(Texto del documento):
◇ ◇ ◇ ◇

Países en formación —como los demás de América— y pequeños, surgieron modernamente con la esclavitud, la plantación y el mercado mundial. No amasaron poder suficiente para separarse de los imperios en el siglo XX.
A partir de los años 50 ocurrió la descolonización en Asia, África, el Caribe y otras zonas. Naciones Unidas creó su “legislación” anticolonial y aparecieron decenas de nuevos estados-naciones que se unieron a una correlación internacional que obligó a las potencias a disimular su colonialismo en los territorios que permanecieron sometidos.
Las metrópolis se han abierto a modificaciones en la gerencia de sus territorios caribeños, pero sin ceder en su control. Transfieren fondos a las colonias —evidentemente pobres y faltas de desarrollo sostenible— en una predisposición racista: la “inclusión” implica la subordinación del otro.
Los debates sobre gobierno propio y cultura, dice el libro, se han intensificado en años recientes en todas las posesiones caribeñas. Estados Unidos, Inglaterra, Holanda y Francia han tomado medidas para desalentar y coartar las simpatías, que existen en diversos grados, hacia el poder autonómico o la independencia.

◇ ◇ ◇ ◇

(Datos proporcionados):
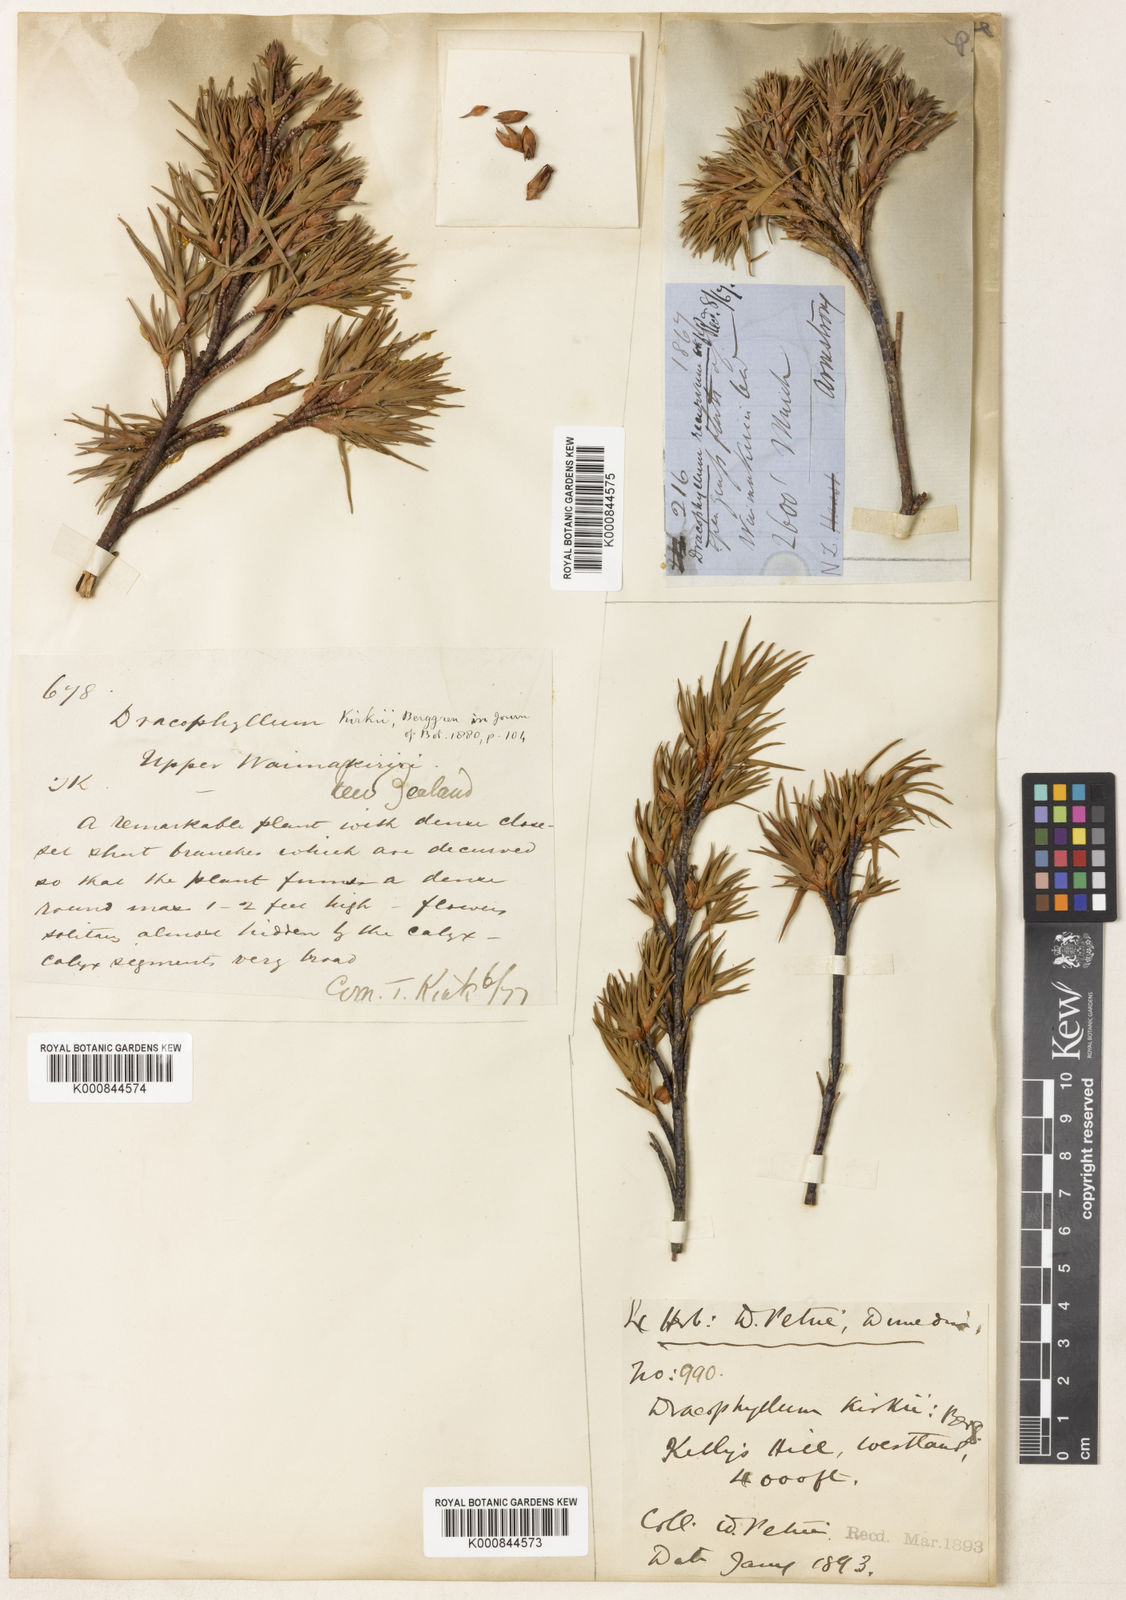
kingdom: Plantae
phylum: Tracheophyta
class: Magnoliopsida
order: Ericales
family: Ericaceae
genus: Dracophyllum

◇ ◇ ◇ ◇

(Enunciado A):
Según el texto sobre las colonias del Caribe, ¿qué países han tomado medidas para desalentar las simpatías hacia el poder autonómico o la independencia?
(Enunciado B):
Prolonga el texto sobre las colonias del Caribe a partir de su última oración.

(Respuesta A):
Estados Unidos, Inglaterra, Holanda y Francia.

(Respuesta B):
Reacia a “mezclarse”, Gran Bretaña siempre descartó anexar las colonias a su estado y supervisó la independencia de la mayoría de ellas, pero mantiene su agarre sobre las que le quedan. En cambio, Francia anexó en 1946 a Martinica, Guadalupe y Guyana, haciéndolas “departamentos de ultramar” del estado francés; les daría civilización, según su egocéntrico discurso. Aruba es “miembro autónomo” del Reino de los Países Bajos desde 1986 (este “Reino” es medio trililí, se inventó tras la derrota de Napoleón); desde 2010 Curazao y San Martín tienen la misma categoría. Bonaire, San Eustaquio y Saba son desde 2010 “entidades públicas” de los Países Bajos.
Inglaterra llama desde 2001 “territorios ultramarinos” a sus posesiones en el Caribe. Francia llama desde 2007 “colectividades de ultramar” a San Martín y San Bartolomé.
Sin embargo: 1) Irrespectivamente de los nombres formales, todos son territorios sometidos a sus metrópolis de modo colonial. 2) Quien manda de facto en la región caribeña es Estados Unidos. 3) Las emigraciones caribeñas han alterado las culturas de los estados metropolitanos, pero en las metrópolis crecen poderosas corrientes racistas y excluyentes.
Los países caribeños no independientes han reproducido una intensa integración económica y demográfica entre territorio y metrópolis; y el fenómeno de que los colonizados gobiernan la colonia. Segura de la lealtad de la élite local, la metrópolis delega en ella la administración, siempre dentro del control colonial. Puede señalarse como precedente la ley estadounidense de 1947 permitiendo que los puertorriqueños eligieran al gobernador, en el marco de la asombrosa fidelidad de Muñoz Marín al imperialismo norteamericano.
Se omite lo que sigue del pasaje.